As part of Operation Quicksilver, FUSAG needed to seem like a real Army. It had a commander in Patton, and some actual units were rotated through the command, giving the impression that Allied forces were much larger than their actual size. Elsewhere, fake training camps were established, complete with tents, mess halls, and ammunition and fuel depots. Members of what would come to be known as the “Ghost Army” built inflatable tanks and other vehicles, staging them to be observed by German reconnaissance flights. Soldiers would sew the patches of these fake units on their uniforms and wear them around. And while “Loose Lips Sink Ships” posters may have been plastered all over the U.S. the nominal members of FUSAG had very loose lips.
At one point Patton, in his fictional role as FUSAG commander, even dined with a captured German general who was about to be sent home in a prisoner exchange.
Elsewhere, a double agent spy known as “Agent Garbo,” in reality a Spanish man named Juan Pujol, spent months passing along information about the entirely fictitious world of FUSAG to German military intelligence officers.
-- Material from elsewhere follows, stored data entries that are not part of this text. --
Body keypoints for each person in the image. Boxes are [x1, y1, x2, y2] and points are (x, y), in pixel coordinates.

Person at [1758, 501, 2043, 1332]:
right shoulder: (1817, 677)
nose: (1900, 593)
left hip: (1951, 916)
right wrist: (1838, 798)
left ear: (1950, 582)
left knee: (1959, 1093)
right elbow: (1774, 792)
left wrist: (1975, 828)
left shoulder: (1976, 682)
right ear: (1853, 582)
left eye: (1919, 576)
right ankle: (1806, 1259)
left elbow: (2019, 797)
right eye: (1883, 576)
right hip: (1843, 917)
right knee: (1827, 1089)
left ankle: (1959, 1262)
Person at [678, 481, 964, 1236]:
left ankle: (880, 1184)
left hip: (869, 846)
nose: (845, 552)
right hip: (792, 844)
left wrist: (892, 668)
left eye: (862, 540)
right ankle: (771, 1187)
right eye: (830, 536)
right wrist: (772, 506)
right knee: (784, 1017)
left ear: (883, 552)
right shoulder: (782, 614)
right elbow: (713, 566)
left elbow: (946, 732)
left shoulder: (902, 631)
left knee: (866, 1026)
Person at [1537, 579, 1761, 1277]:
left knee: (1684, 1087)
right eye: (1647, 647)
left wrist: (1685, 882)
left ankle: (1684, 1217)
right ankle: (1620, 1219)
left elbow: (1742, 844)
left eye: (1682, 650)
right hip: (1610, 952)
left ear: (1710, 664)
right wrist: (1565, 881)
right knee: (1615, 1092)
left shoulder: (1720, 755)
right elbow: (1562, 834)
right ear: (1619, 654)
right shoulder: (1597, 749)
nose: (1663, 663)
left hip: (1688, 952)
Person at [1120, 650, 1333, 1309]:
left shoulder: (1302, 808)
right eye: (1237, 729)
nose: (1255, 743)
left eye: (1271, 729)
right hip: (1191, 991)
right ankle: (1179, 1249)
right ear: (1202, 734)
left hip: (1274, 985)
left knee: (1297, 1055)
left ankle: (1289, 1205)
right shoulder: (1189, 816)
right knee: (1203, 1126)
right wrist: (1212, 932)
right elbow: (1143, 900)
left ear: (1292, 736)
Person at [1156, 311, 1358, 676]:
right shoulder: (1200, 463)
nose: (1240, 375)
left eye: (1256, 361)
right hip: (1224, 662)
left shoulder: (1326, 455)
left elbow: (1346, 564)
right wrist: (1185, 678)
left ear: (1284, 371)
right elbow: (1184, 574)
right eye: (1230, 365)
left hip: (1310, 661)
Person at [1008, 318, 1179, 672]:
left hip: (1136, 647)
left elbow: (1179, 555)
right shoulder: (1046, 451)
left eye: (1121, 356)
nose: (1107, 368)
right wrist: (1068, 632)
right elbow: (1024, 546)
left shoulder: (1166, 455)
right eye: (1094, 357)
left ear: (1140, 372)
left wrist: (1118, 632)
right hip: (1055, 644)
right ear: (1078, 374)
Agent Garbo’s reports continued even in the days following the Normandy invasion, thoroughly convincing German military planners that a second invasion was yet to come. He had so thoroughly ingratiated himself to German intelligence that he was awarded the Iron Cross in July 1944.
The U.S. Army would continue to use these deception schemes, complete with fictional units, throughout the rest of the war. The ruse was so thorough that it extended to fictional units and their accompanying and equally fictitious patches.
Real units had patches that ranged from the simple, like the 1st Infantry Division’s “Bug Red One” insignia, so more colorful designs, like this cactus patch from the 103rd Infantry Division.
The patches of these fictional divisions, though, are awesome. Like this one, the scorpion patch from the 22nd Infantry Division.
Or this one, from the 21st Airborne Division.
Only a few select counter intelligence soldiers may have ever gotten to wear these, but if the Army is ever looking to activate another division, it may want to consider a few of these patches for the insignia.